The condition that the misdeed intended to be committed be done “therein” or within the abode, is also important. In this case there was no law enforcement officer in the house, making it hard for Devitt to have entered the house to commit that precise offense.
Holding – the state failed to corroborate the essentials of the residential burglary law. The case is dismissed with prejudice.
Seattle criminal defense Lawyer’s Analysis – Really? Are you freaking kidding me? Why would the prosecutor even charge this offense, much less see it through to a jury trial and then claim their completely awkward view to the court of appeals? And why would the trial court judge not read the statute and realize the elements of the transgression had not been met? I am a DUI lawyer in Seattle, so I am a little biased. But I am not the type of drunk driving defense attorney that is an apologist for my clients. I see the facts and I see the crimes charged and I work from there.

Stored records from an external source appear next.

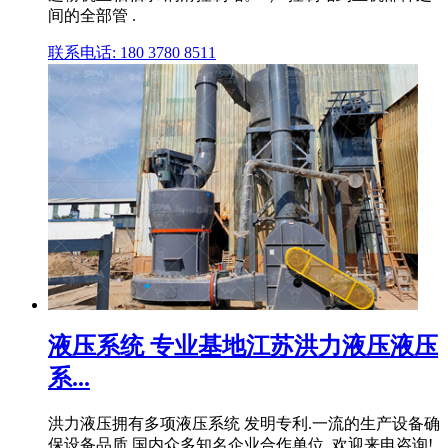
间的全部管 .
联系电话: 180 3780 8511
液压系统 专业基地江苏洪力液压液压
系...
洪力液压拥有多项液压系统 发明专利.一流的生产设备确
保设备品质.国内众多知名企业合作单位, 欢迎来电咨询!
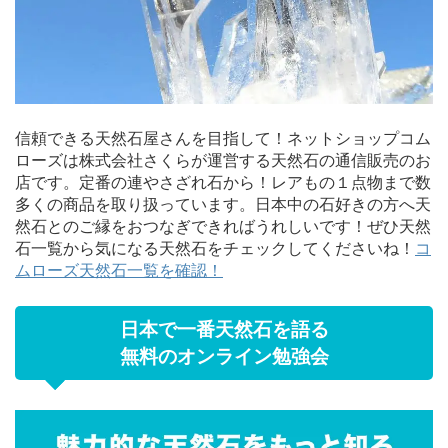
信頼できる天然石屋さんを目指して！ネットショップコム
ローズは株式会社さくらが運営する天然石の通信販売のお
店です。定番の連やさざれ石から！レアもの１点物まで数
多くの商品を取り扱っています。日本中の石好きの方へ天
然石とのご縁をおつなぎできればうれしいです！ぜひ天然
石一覧から気になる天然石をチェックしてくださいね！
コ
ムローズ天然石一覧を確認！
日本で一番天然石を語る
無料のオンライン勉強会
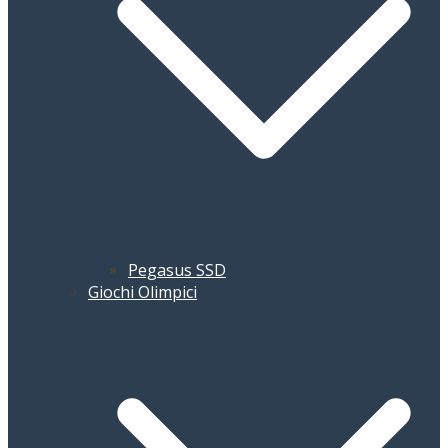
Pegasus SSD
Giochi Olimpici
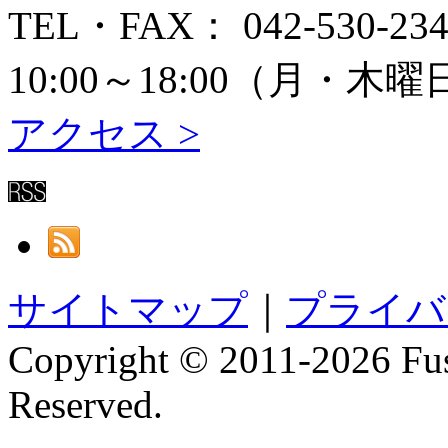
TEL・FAX： 042-530-234
10:00～18:00（月
アクセス >
サイトマップ
｜
プライバ
Copyright © 2011-
2026 Fus
Reserved.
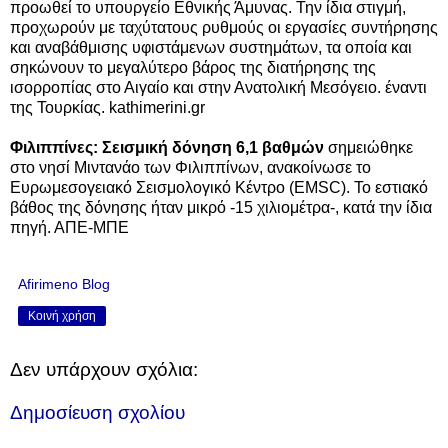
προωθεί το υπουργείο Εθνικής Άμυνας. Την ίδια στιγμή,
προχωρούν με ταχύτατους ρυθμούς οι εργασίες συντήρησης
και αναβάθμισης υφιστάμενων συστημάτων, τα οποία και
σηκώνουν το μεγαλύτερο βάρος της διατήρησης της
ισορροπίας στο Αιγαίο και στην Ανατολική Μεσόγειο. έναντι
της Τουρκίας. kathimerini.gr
Φιλιππίνες: Σεισμική δόνηση 6,1 βαθμών
σημειώθηκε
στο νησί Μιντανάο των Φιλιππίνων, ανακοίνωσε το
Ευρωμεσογειακό Σεισμολογικό Κέντρο (EMSC). Το εστιακό
βάθος της δόνησης ήταν μικρό -15 χιλιομέτρα-, κατά την ίδια
πηγή. ΑΠΕ-ΜΠΕ
Afirimeno Blog
Κοινή χρήση
Δεν υπάρχουν σχόλια:
Δημοσίευση σχολίου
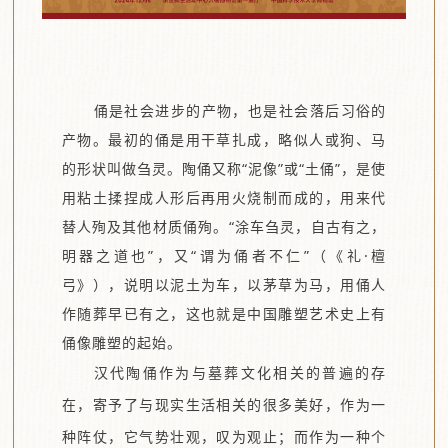
俑是社会进步的产物，也是社会落后习俗的
产物。最初的俑是用干草扎成，略似人或狗、马
的形状叫做刍灵。陶俑又称“泥像”或“土俑”，是使
用粘土揉捏成人形后再用火烧制而成的，用来代
替人殉及其他材质俑殉。“涂车刍灵，自古有之，
明器之道也”，又“谓为俑者不仁”（《礼·檀
弓》），说明以泥土为车，以茅草为马，用俑人
作随葬早已有之，这也就是中国雕塑艺术史上有
俑像雕塑的起始。
汉代陶俑作为与墓葬文化相关的普遍的存
在，寄予了与现实生活相关的很多美好，作为一
种阵仗，它气势壮观，叹为观止；而作为一种个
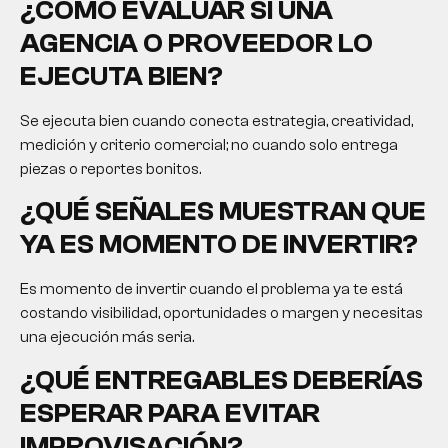
¿CÓMO EVALUAR SI UNA
AGENCIA O PROVEEDOR LO
EJECUTA BIEN?
Se ejecuta bien cuando conecta estrategia, creatividad,
medición y criterio comercial; no cuando solo entrega
piezas o reportes bonitos.
¿QUÉ SEÑALES MUESTRAN QUE
YA ES MOMENTO DE INVERTIR?
Es momento de invertir cuando el problema ya te está
costando visibilidad, oportunidades o margen y necesitas
una ejecución más seria.
¿QUÉ ENTREGABLES DEBERÍAS
ESPERAR PARA EVITAR
IMPROVISACIÓN?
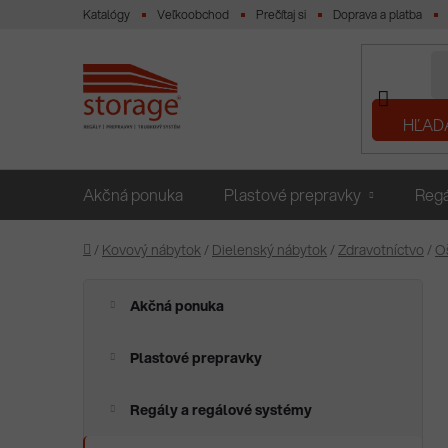
Prejsť
Katalógy
Veľkoobchod
Prečítaj si
Doprava a platba
na
obsah
HĽAD
Akčná ponuka
Plastové prepravky
Regá
Domov
/
Kovový nábytok
/
Dielenský nábytok
/
Zdravotníctvo
/
O
B
K
Preskočiť
Akčná ponuka
a
o
kategórie
t
č
e
Plastové prepravky
n
g
ý
ó
Regály a regálové systémy
p
r
i
a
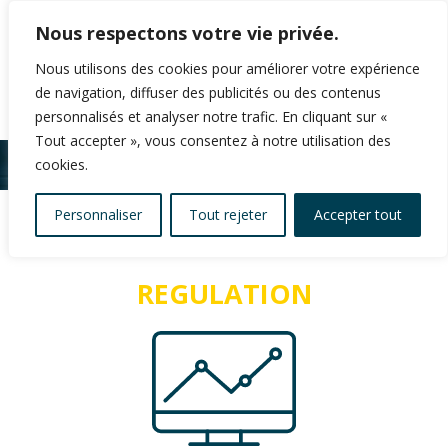
Nous respectons votre vie privée.
Nous utilisons des cookies pour améliorer votre expérience
de navigation, diffuser des publicités ou des contenus
personnalisés et analyser notre trafic. En cliquant sur «
Tout accepter », vous consentez à notre utilisation des
cookies.
Personnaliser
Tout rejeter
Accepter tout
REGULATION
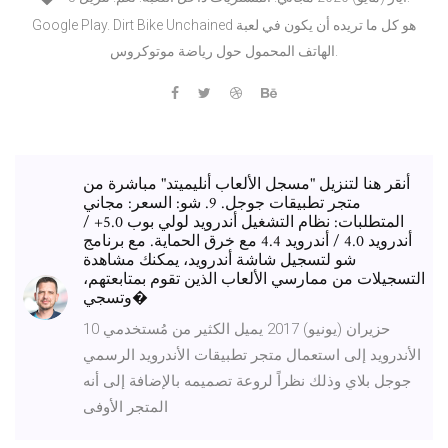
Google Play. Dirt Bike Unchained هو كل ما تريده أن يكون في لعبة
الهاتف المحمول حول رياضة موتوكروس.
أنقر هنا لتنزيل "مسجل الألعاب أنليميتد" مباشرة من
متجر تطبيقات جوجل. 9. شو: السعر: مجاني
المتطلبات: نظام التشغيل أندرويد لولي بوب 5.0+ /
أندرويد 4.0 / أندرويد 4.4 مع خرق الحماية. مع برنامج
شو لتسجيل شاشة أندرويد، يمكنك مشاهدة
التسجيلات من ممارسي الألعاب الذين تقوم بمتابعتهم،
وتسجي�
10 حزيران (يونيو) 2017 يميل الكثير من مُستخدمي
الأندرويد إلى استعمال متجر تطبيقات الأندرويد الرسمي
جوجل بلاي وذلك نظراً لروعة تصميمه بالإضافة إلى أنه
المتجر الأوفى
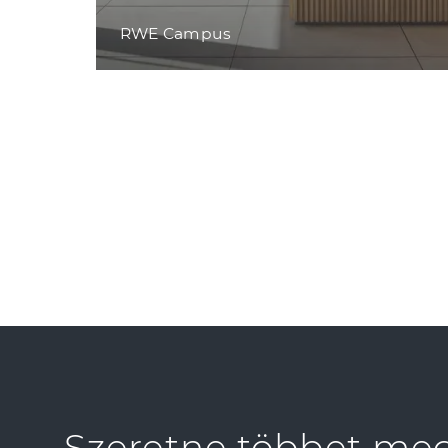
RWE Campus
Szeretne többet me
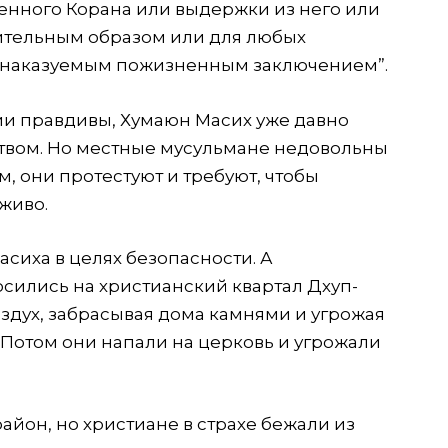
щенного Корана или выдержки из него или
ительным образом или для любых
 наказуемым пожизненным заключением”.
и правдивы, Хумаюн Масих уже давно
твом. Но местные мусульмане недовольны
 они протестуют и требуют, чтобы
живо.
асиха в целях безопасности. А
сились на христианский квартал Дхуп-
оздух, забрасывая дома камнями и угрожая
. Потом они напали на церковь и угрожали
йон, но христиане в страхе бежали из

Why can’t prosecutors do the same thing?
This is a great example of some of the things we are forced to deal with all the time that gum up the driving under the influence justice system, make everyone grumpy, and make defense attorneys think prosecutors are unreasonable and gunning for victories at all times. If this prosecutor would have amended the charges to first degree trespass there would have been no trial, there would have been no appeal, and all of this time would not have been wasted. A first year law student should be able to make the analysis requisite to get this conclusion right.